En réalité, le communiqué de Fiat-Chrysler mettant directement en cause « les conditions politiques en France », ne révèle-t-il pas plutôt un interventionnisme excessif dans le secteur économique dont nos technocrates sont coutumiers, par la fixation de conditions exorbitantes des règles de l’économie de marché ? La teneur du communiqué semble bien indiquer qu’il s’agit d’une des trois, voire de toutes les trois autres conditions que le constructeur italo-américain pointe du doigt.

Il ne s’agit pas ici de protectionnisme économique, mais d’empêcher l’opportunité de création de richesse au nom d’une idéologie étatiste, en obtenant des garanties « sur la préservation des emplois et des sites industriels en France » et en exigeant un engagement de « zéro usine fermée en France » !

Dans une économie libre et non administrée, en période de crise comme de croissance, la gestion des capacités productives d’une entreprise passe nécessairement par la gestion de sa main-d’œuvre. Mais le dirigisme économique de l’État, accepté sans coup férir par les Français, autorise ses représentants à sacrifier les libertés économiques fondamentales au prix d’une interdiction générale et absolue de licencier, décrétée ex cathedra, au prétexte que les licenciements collectifs dans l’industrie sont vécus comme des drames locaux dont les victimes se rappellent au souvenir des politiques au moment des élections.

Renault, un bijou de famille

Certes, notre ministre de l’Économie a expliqué à plusieurs reprises que la cession des participations de l’État n’était pas taboue. Mais comment s’en convaincre lorsque l’on sait que les privatisations ou mises en concession envisagées soulèvent autant d’oppositions, y compris des rangs de la droite parlementaire ? On a bien du mal à percevoir que l’État français se concentrera à l’avenir sur ses missions régaliennes – comme nous l’affirme le ministre –  lui qui reste actionnaire dans plus de 1800 entreprises.

Si la fusion était intervenue, la participation de l’État français aurait mécaniquement été réduite de 15 % à 7,5 %, tandis que celle de la famille Agnelli serait tombée à 14,5 %, ce qui aurait permis à la famille turinoise de devenir le premier actionnaire du nouveau groupe fusionné, pesant près du double de l’État français !

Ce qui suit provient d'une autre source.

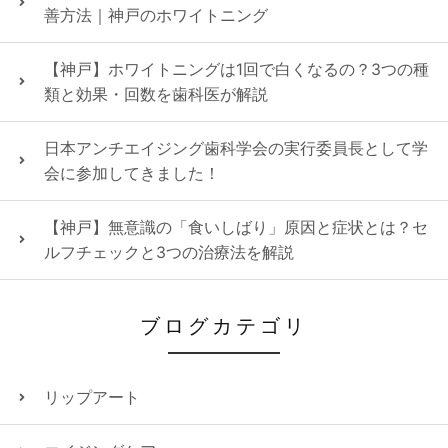
善方法｜神戸のホワイトニング
【神戸】ホワイトニングは1回で白くなるの？3つの種
類と効果・回数を歯科医が解説
日本アンチエイジング歯科学会の実行委員長として学
会に参加してきました！
【神戸】無意識の「食いしばり」原因と症状とは？セ
ルフチェックと3つの治療法を解説
ブログカテゴリ
リップアート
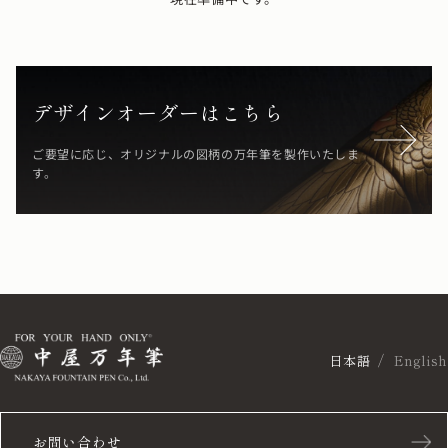
デザインオーダーはこちら
ご要望に応じ、オリジナルの図柄の万年筆を製作いたしま
す。
日本語
English
お問い合わせ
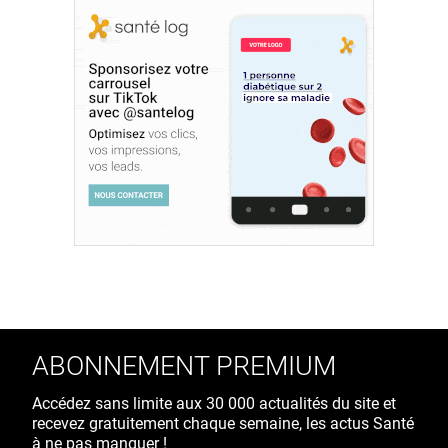
ABONNEMENT PREMIUM
Accédez sans limite aux 30 000 actualités du site et
recevez gratuitement chaque semaine, les actus Santé
à ne pas manquer !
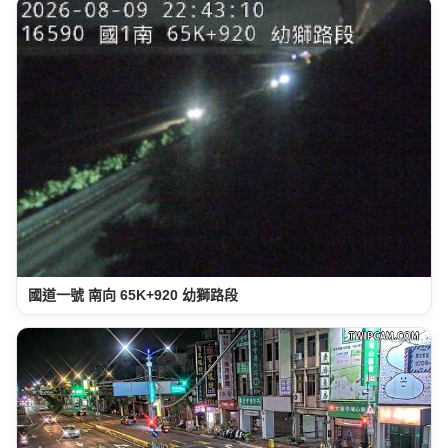
國道一號 南向 65K+920 幼獅路段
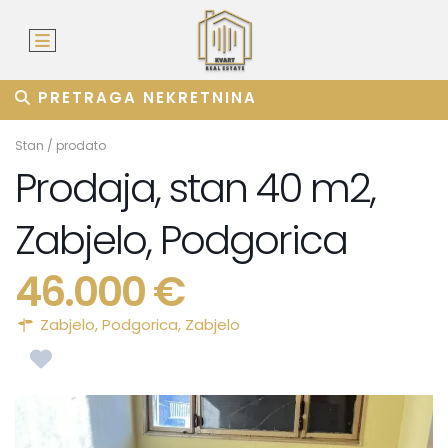
PRETRAGA NEKRETNINA
Stan
/
prodato
Prodaja, stan 40 m2,
Zabjelo, Podgorica
46.000 €
Zabjelo,
Podgorica
,
Zabjelo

Lorsqu’on se remémore le bras de fer entre Carlos Ghosn et Emmanuel Macron, alors ministre de l’Économie, pour que l’Etat détienne des droits de vote doubles au sein du groupe Renault, comment imaginer que l’actionnaire principal puisse renoncer si facilement à 7,5 % de sa participation ? D’autant que l’on voyait venir l’argument éculé sur la cession de nos « bijoux de famille », avec une CGT exigeant que l’État conserve « une minorité de blocage permettant de faire prévaloir les intérêts français ». Et la crainte de voir Jean-Dominique Senard, le directeur général pressenti, céder son siège dans un avenir proche et donc la perspective de voir la famille Agnelli accéder aux manettes…

Un manque de confiance dans l’économie de marché, dans ses mécanismes d’autorégulation, une absence de réflexion sur la place et le rôle de l’État dans l’activité économique, une approche patrimoniale à courte vue héritée de plus d’un demi-siècle d’interventionnisme, et pour couronner l’ensemble, des syndicats, des acteurs politiques et une opinion publique dont le repli sur soi est devenu le principal ressort… Tout était bien réuni pour qu’aucun accord ne voit le jour.